• **Required action**:
Find the lines below that contain the word "nous" and count them. Only the number should be given.

• **Information given**:
************
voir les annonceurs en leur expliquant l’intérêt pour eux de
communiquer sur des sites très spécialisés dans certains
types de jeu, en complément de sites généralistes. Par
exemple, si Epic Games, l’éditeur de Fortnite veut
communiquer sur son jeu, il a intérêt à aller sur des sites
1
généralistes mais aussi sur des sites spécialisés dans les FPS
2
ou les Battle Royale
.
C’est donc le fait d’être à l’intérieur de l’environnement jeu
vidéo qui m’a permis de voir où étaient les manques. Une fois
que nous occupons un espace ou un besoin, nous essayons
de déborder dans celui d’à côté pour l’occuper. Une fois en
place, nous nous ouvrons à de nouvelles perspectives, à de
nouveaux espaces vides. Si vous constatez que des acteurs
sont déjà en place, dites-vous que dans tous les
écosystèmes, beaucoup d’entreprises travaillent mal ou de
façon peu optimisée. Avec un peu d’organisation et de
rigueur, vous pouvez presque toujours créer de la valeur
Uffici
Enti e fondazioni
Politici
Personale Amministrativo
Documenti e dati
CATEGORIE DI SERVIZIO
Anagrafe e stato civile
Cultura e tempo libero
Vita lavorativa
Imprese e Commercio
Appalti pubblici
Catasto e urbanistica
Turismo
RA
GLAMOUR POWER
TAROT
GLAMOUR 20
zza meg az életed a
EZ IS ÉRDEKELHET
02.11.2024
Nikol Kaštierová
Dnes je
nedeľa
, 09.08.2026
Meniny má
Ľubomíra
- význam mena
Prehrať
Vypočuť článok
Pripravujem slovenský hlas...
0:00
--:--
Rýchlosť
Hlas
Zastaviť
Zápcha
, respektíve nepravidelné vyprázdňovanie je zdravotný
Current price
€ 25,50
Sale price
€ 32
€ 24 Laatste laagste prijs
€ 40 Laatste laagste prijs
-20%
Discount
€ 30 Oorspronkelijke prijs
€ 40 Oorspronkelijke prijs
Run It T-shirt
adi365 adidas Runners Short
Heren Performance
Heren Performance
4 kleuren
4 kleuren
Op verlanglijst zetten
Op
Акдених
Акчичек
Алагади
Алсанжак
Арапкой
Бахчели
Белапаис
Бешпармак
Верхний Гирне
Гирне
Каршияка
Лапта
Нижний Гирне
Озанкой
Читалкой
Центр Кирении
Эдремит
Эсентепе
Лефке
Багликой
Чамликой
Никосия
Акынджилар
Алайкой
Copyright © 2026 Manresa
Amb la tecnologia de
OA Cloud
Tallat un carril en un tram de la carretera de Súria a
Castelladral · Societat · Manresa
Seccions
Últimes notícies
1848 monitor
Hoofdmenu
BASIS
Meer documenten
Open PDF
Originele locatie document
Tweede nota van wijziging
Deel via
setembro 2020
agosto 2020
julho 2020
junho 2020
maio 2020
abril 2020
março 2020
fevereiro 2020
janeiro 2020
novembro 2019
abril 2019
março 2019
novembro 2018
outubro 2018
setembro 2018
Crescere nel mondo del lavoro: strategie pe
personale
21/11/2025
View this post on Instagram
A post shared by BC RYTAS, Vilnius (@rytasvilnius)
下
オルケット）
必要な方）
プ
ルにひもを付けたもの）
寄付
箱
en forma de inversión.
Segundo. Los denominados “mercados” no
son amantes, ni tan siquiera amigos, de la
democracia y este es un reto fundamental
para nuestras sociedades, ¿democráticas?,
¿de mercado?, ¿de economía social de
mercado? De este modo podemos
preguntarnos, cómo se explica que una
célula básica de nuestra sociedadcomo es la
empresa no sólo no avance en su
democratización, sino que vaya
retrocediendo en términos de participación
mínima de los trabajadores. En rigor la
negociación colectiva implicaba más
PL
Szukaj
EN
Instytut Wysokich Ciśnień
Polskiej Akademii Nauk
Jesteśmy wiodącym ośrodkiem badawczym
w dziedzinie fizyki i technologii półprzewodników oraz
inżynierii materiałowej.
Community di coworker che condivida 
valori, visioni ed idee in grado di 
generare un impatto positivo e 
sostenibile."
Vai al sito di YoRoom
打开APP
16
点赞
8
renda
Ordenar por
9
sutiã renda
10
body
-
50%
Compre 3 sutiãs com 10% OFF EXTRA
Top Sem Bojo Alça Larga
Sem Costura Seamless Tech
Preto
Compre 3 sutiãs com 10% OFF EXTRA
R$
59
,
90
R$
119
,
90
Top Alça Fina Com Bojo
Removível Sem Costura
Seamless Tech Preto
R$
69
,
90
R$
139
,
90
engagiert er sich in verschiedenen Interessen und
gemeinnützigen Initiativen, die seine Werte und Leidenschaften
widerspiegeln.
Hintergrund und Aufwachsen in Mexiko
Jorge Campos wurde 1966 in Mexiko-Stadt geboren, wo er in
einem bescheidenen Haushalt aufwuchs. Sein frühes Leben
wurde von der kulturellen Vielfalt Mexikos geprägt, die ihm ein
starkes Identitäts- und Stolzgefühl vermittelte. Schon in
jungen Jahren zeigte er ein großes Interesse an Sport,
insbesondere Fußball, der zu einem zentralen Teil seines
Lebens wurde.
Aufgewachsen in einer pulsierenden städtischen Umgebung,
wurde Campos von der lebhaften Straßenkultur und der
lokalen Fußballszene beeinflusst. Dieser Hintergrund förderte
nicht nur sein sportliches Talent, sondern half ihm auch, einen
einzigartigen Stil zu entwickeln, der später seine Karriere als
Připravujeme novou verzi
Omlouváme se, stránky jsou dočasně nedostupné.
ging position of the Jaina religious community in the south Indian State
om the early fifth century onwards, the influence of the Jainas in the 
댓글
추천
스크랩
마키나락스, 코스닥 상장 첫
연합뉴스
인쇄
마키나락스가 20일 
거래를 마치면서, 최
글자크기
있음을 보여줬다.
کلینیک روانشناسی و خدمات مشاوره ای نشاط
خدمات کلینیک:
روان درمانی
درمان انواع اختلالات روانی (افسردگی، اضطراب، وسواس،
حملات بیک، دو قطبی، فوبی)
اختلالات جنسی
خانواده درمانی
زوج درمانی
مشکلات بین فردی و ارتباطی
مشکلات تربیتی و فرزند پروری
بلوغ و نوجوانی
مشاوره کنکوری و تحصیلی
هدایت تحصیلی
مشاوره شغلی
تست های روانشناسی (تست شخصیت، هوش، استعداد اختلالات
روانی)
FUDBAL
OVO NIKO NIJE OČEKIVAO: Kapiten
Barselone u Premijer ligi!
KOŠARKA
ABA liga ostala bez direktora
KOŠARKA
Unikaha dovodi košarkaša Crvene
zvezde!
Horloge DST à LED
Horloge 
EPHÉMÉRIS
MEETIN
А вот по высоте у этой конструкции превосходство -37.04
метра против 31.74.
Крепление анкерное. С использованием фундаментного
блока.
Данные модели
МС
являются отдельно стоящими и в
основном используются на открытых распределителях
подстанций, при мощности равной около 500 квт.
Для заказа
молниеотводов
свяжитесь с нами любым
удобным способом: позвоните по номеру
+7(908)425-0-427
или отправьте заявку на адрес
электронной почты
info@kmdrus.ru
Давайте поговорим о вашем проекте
************
• **Response**:
2